Factors Associated With Worse COVID-19 Outcomes Among Patients With PsA, axSpA

Severe COVID-19 outcomes in patients with psoriasis (PsO), psoriatic arthritis (PsA), and axial spondyloarthritis (axSpA) were found to be associated with older age, male sex, greater comorbidity burden, higher disease activity, and glucocorticoid use, according to the results of an international study published in Annals of the Rheumatic Diseases.

Researchers collected information regarding patient demographics, clinical characteristics, and COVID-19 severity from 2 international registries, ie, COVID-19 Global Rheumatology Alliance and Psoriasis Patient Registry for Outcomes, Therapy and Epidemiology of COVID-19 Infection.

The primary outcome of the study was COVID-19 severity. The severity scale included 3 categories: no hospitalization or death; hospitalization, but no death; death.

Study participants (N=5045; mean age, 50 years; 51.7% men) included 2295 with PsA (45.5%), 831 with axSpA (36.3%), and 921 with PsO (18.3%).

The majority of patients (82.7%) had disease that was in remission or minimal or low disease activity. A total of 52.9% did not have major comorbidities; the most commonly reported comorbidities were hypertension and obesity (26.5% and 21.1%, respectively). Biologic disease-modifying antirheumatic drug (bDMARD) use was reported in 65.7% and conventional synthetic DMARD (csDMARD) in 30.3% of patients, most commonly methotrexate (23.4%). Nonsteroidal anti-inflammatory drug (NSAID) use was reported in 24% and baseline glucocorticoids in 7.3% of patients.

Of the total cohort, 4220 (83.6%) were not hospitalized and survived; 736 (14.6%) were hospitalized but survived; and 89 (1.8%) died.

Age was associated with COVID-19 severity nonlinearly – the association of age with severe COVID-19 outcomes was more pronounced in older age groups. Cardiometabolic, pulmonary, renal, metabolic, and cancer comorbidities were associated with worse outcomes (odds ratios [ORs], 1.25-2.89). In addition, moderate or high disease activity vs remission or low disease activity, as well as use vs nonuse of glucocorticoids, was associated with increased risk for severe COVID-19 (ORs, 1.39-2.23).
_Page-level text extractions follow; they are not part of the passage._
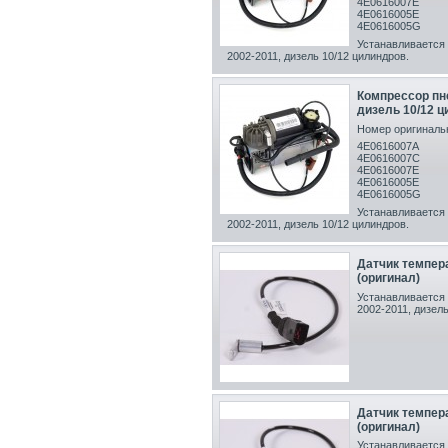
4E0616007E
4E0616005E
4E0616005G
Устанавливается 
2002-2011, дизель 10/12 цилиндров.
Компрессор пн
дизель 10/12 ц
Номер оригинальн
4E0616007A
4E0616007C
4E0616007E
4E0616005E
4E0616005G
Устанавливается 
2002-2011, дизель 10/12 цилиндров.
Датчик темпер
(оригинал)
Устанавливается 
2002-2011, дизель
Датчик темпер
(оригинал)
Устанавливается 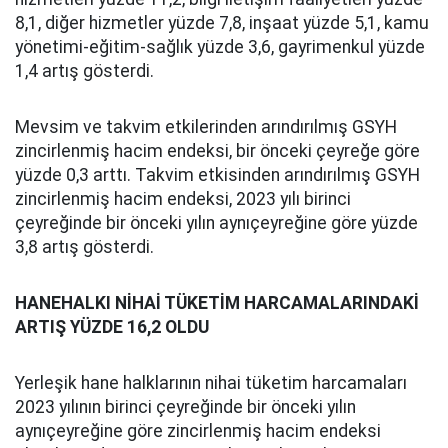
8,1, diğer hizmetler yüzde 7,8, inşaat yüzde 5,1, kamu
yönetimi-eğitim-sağlık yüzde 3,6, gayrimenkul yüzde
1,4 artış gösterdi.
Mevsim ve takvim etkilerinden arındırılmış GSYH
zincirlenmiş hacim endeksi, bir önceki çeyreğe göre
yüzde 0,3 arttı. Takvim etkisinden arındırılmış GSYH
zincirlenmiş hacim endeksi, 2023 yılı birinci
çeyreğinde bir önceki yılın aynıçeyreğine göre yüzde
3,8 artış gösterdi.
HANEHALKI NİHAİ TÜKETİM HARCAMALARINDAKİ
ARTIŞ YÜZDE 16,2 OLDU
Yerleşik hane halklarının nihai tüketim harcamaları
2023 yılının birinci çeyreğinde bir önceki yılın
aynıçeyreğine göre zincirlenmiş hacim endeksi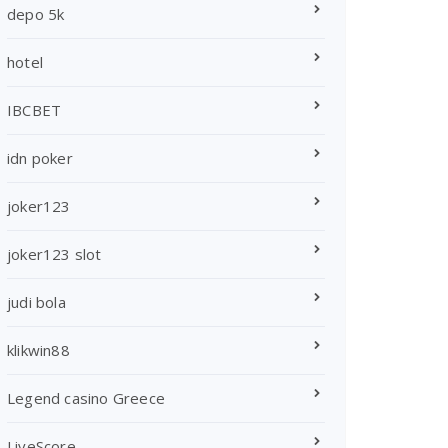
depo 5k
hotel
IBCBET
idn poker
joker123
joker123 slot
judi bola
klikwin88
Legend casino Greece
LiveScore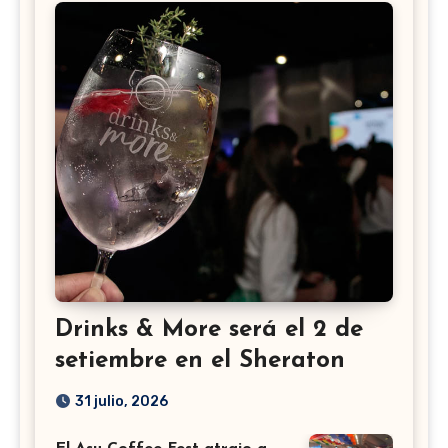
Drinks & More será el 2 de
setiembre en el Sheraton
31 julio, 2026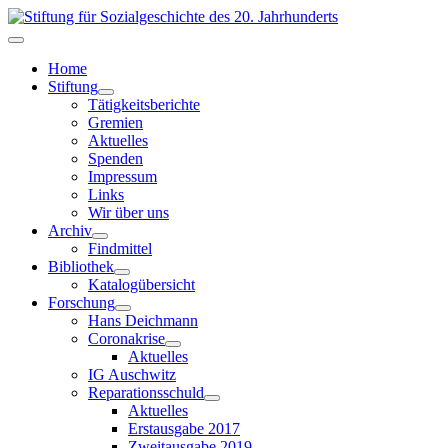
Home
Stiftung
Tätigkeitsberichte
Gremien
Aktuelles
Spenden
Impressum
Links
Wir über uns
Archiv
Findmittel
Bibliothek
Katalogübersicht
Forschung
Hans Deichmann
Coronakrise
Aktuelles
IG Auschwitz
Reparationsschuld
Aktuelles
Erstausgabe 2017
Zweitausgabe 2019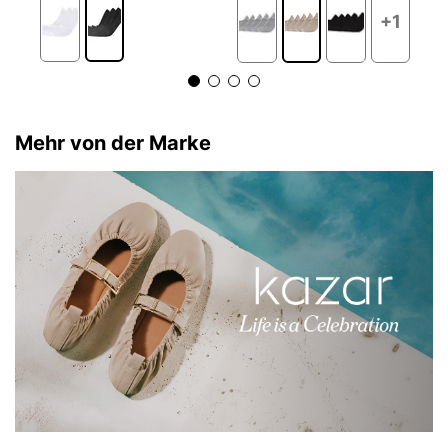
+1
Mehr von der Marke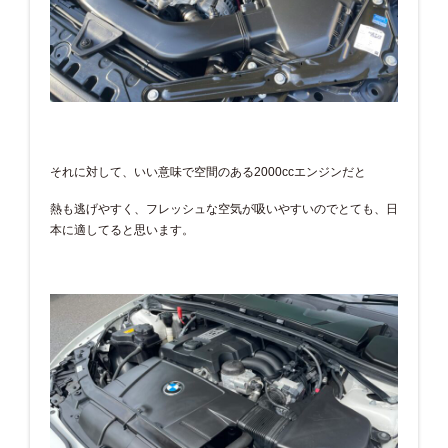
それに対して、いい意味で空間のある2000ccエンジンだと
熱も逃げやすく、フレッシュな空気が吸いやすいのでとても、日
本に適してると思います。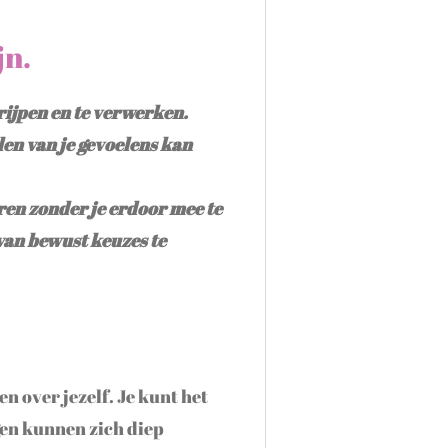
jn.
grijpen en te verwerken.
len van je gevoelens kan
ren zonder je erdoor mee te
rvan bewust keuzes te
n over jezelf. Je kunt het
gen kunnen zich diep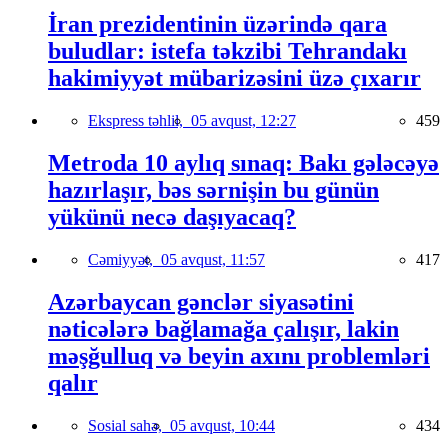
İran prezidentinin üzərində qara
buludlar: istefa təkzibi Tehrandakı
hakimiyyət mübarizəsini üzə çıxarır
Ekspress təhlil,
05 avqust, 12:27
459
Metroda 10 aylıq sınaq: Bakı gələcəyə
hazırlaşır, bəs sərnişin bu günün
yükünü necə daşıyacaq?
Cəmiyyət,
05 avqust, 11:57
417
Azərbaycan gənclər siyasətini
nəticələrə bağlamağa çalışır, lakin
məşğulluq və beyin axını problemləri
qalır
Sosial sahə,
05 avqust, 10:44
434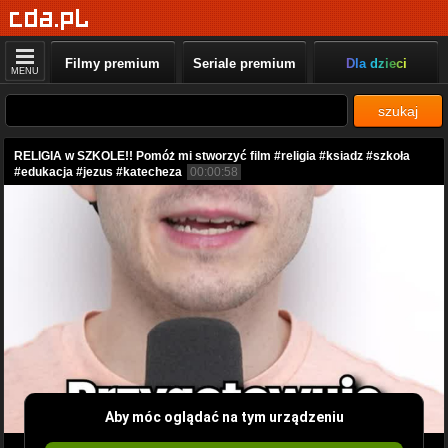
Filmy premium
Seriale premium
Dla dzieci
MENU
szukaj
RELIGIA w SZKOLE!! Pomóż mi stworzyć film #religia #ksiadz #szkoła
#edukacja #jezus #katecheza
00:00:58
Aby móc oglądać na tym urządzeniu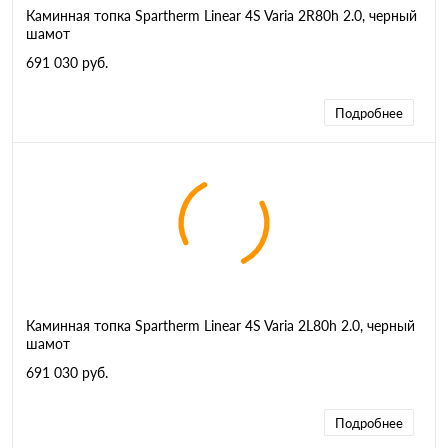
Каминная топка Spartherm Linear 4S Varia 2R80h 2.0, черный
шамот
691 030 руб.
Подробнее
Каминная топка Spartherm Linear 4S Varia 2L80h 2.0, черный
шамот
691 030 руб.
Подробнее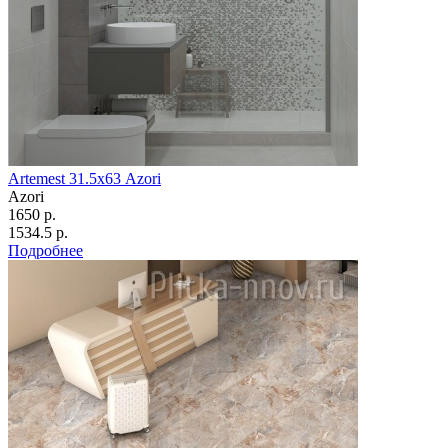
Artemest 31.5х63 Azori
Azori
1650 р.
1534.5 р.
Подробнее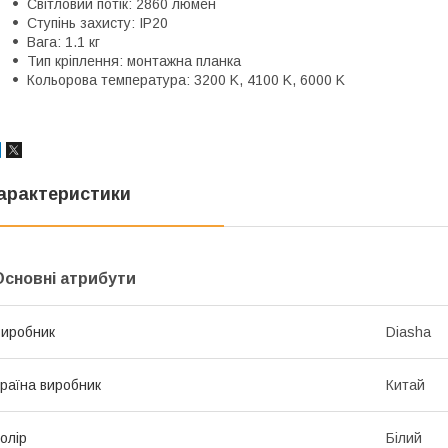
Світловий потік: 2860 люмен
Ступінь захисту: IP20
Вага: 1.1 кг
Тип кріплення: монтажна планка
Кольорова температура: 3200 K, 4100 K, 6000 K
арактеристики
Основні атрибути
иробник
Diasha
раїна виробник
Китай
олір
Білий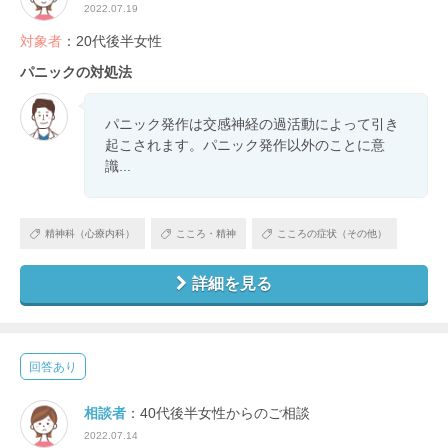
2022.07.19
対象者
：20代後半女性
パニックの対処法
パニック発作は交感神経の過活動によって引き
起こされます。パニック発作以外のことに意
識...
精神科（心療内科）
こころ・精神
こころの症状（その他）
詳細を見る
回答あり
相談者
：40代後半女性からのご相談
2022.07.14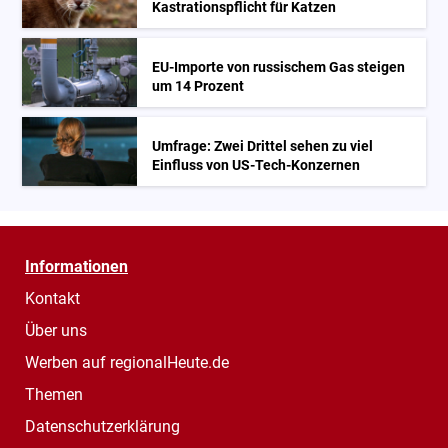
Kastrationspflicht für Katzen
EU-Importe von russischem Gas steigen
um 14 Prozent
Umfrage: Zwei Drittel sehen zu viel
Einfluss von US-Tech-Konzernen
Informationen
Kontakt
Über uns
Werben auf regionalHeute.de
Themen
Datenschutzerklärung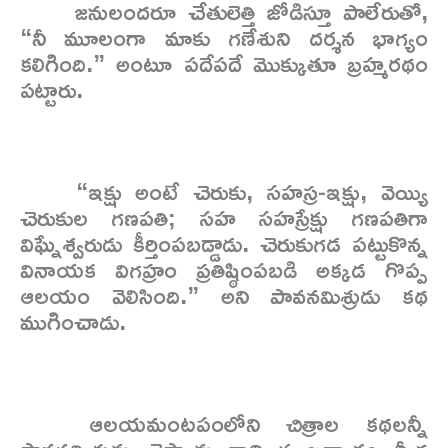
జనులందరూ చేతులెత్తి జోడిస్తూ పాలేరుతో,
“నీ మూలంగా మాకు గణేశుని దర్శన భాగ్యం
కలిగింది.” అంటూ పదేపదే మొక్కుతూ బ్రహ్మరథం
పట్టారు.
“ఇక్షు అంటే చెరుకు, సహస్ర-ఇక్షు, వెయ్యి
చెరుకుల గణపతి; సహ సహస్రేక్షు గణపతిగా
విఘ్నేశ్వరుడు కీర్తింపబడ్డాడు. చెరుకుగడ పట్టుకొన్న
వినాయక విగహ్రం ప్రతిష్ఠింపబడి అక్కడ గొప్ప
ఆలయం వెలిసింది.” అని పావనమిశ్రుడు కథ
ముగించాడు.
ఆలయమంటపంలోని చిత్రాల కథలన్నీ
Later in the pandemic (after June 15, 2020), PsO, baseline exposure to tumor necrosis factor inhibitors (TNFi) and interleukin (IL)-17 and IL-12+23 inhibitors were associated with lower risk for severe COVID-19.

The study authors cautioned that reported associations should not be interpreted causally because of the possibility of selection bias and unmeasured confounding. Other study limitations included a possible bias toward those with more severe COVID-19 and those receiving DMARD therapy.

The study authors concluded, “Our findings will help clinicians, scientific societies and policy makers world-wide develop tailored management strategies for patients with PsO, PsA and axSpA during COVID-19 waves or similar future respiratory pandemics.”